An excellent article on climate change and farming in the Saturday Paper (5.10) by Matthew Evans alerted me to the work of Niels Olsen of Hallora. Niels has developed a carbon farming technique which boosts both productivity and soil carbon – the latter more than trebling in the amazingly brief period of 5 years. As a result of this activity Niels’ Soilkee farm has been the first anywhere to be issued “carbon credits” for “a soil carbon project under the Emissions Reduction Fund (ERF) and the Paris Agreement”.
The Soilkee Renovator works with “minimum till disturbance in spaced apart rows by means of rotating blades create a competition free seed bed for successful germination, leaving around 80% of the pasture undisturbed. A diverse mix of seeds from clover seed to faba bean size can be applied from the seed box during operation with seeds dropping in the kee’s. The undisturbed portion acts as a cover crop protecting the soil from the elements, reducing erosion and keeping around 80% of soil life habitat intact. Whilst creating the seed bed the Soilkee Renovator provides additional benefits of aeration and a green manure crop within the worked up portion, providing aerobic conditions and a food source that activates the soil fungi, bacteria and earthworm populations and the natural soil processes they perform.”
The benefits of this process besides the increase in soil carbon include a substantial increase in dry matter equivalent, better moisture retention and thus some drought protection, a general increase in a wide range of nutrients and their availability and better soil aeration. Sounds almost too good to be true. Aside from minimum tillage using a wide range of seed, especially deep rooted and nitrogen fixing varieties, ensures that the carbon sequestration and soil building process goes down a metre or more. And an added bonus for the Olsen’s has been the $15,000 in carbon credits from the ERF – the first payment for a form of carbon, capture and storage besides trees that actually works.

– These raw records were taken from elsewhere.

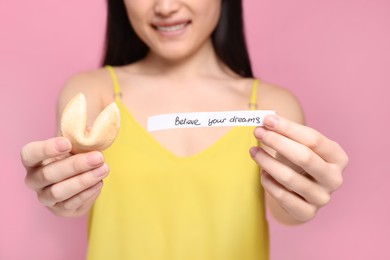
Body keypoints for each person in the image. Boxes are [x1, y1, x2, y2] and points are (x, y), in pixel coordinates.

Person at [20, 0, 349, 259]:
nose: (165, 6)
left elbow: (287, 211)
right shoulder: (91, 93)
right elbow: (74, 202)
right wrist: (62, 196)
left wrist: (305, 195)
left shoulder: (273, 106)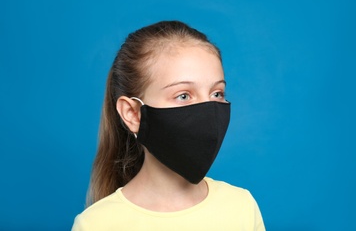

Understandably, as in many pioneering processes, there have been difficulties to overcome – in particular estimating the amount of carbon being stored and the cost of measuring this. There is also the possibility of governments proclaiming the success of the process and avoiding the dire need for climate action on as many fronts as possible. On the other hand this form of sequestration of soil carbon has massive potential for the rapid removal of CO2 from the atmosphere. But one must ask why the pollies and the news media have not been shouting loudly about this ‘from the rooftops’. Here we have one of the very few tangible developments of their much lauded ERF- a rarity that looks so promising. And we have a world first in Gippsland hardly anyone, even locally, has heard of.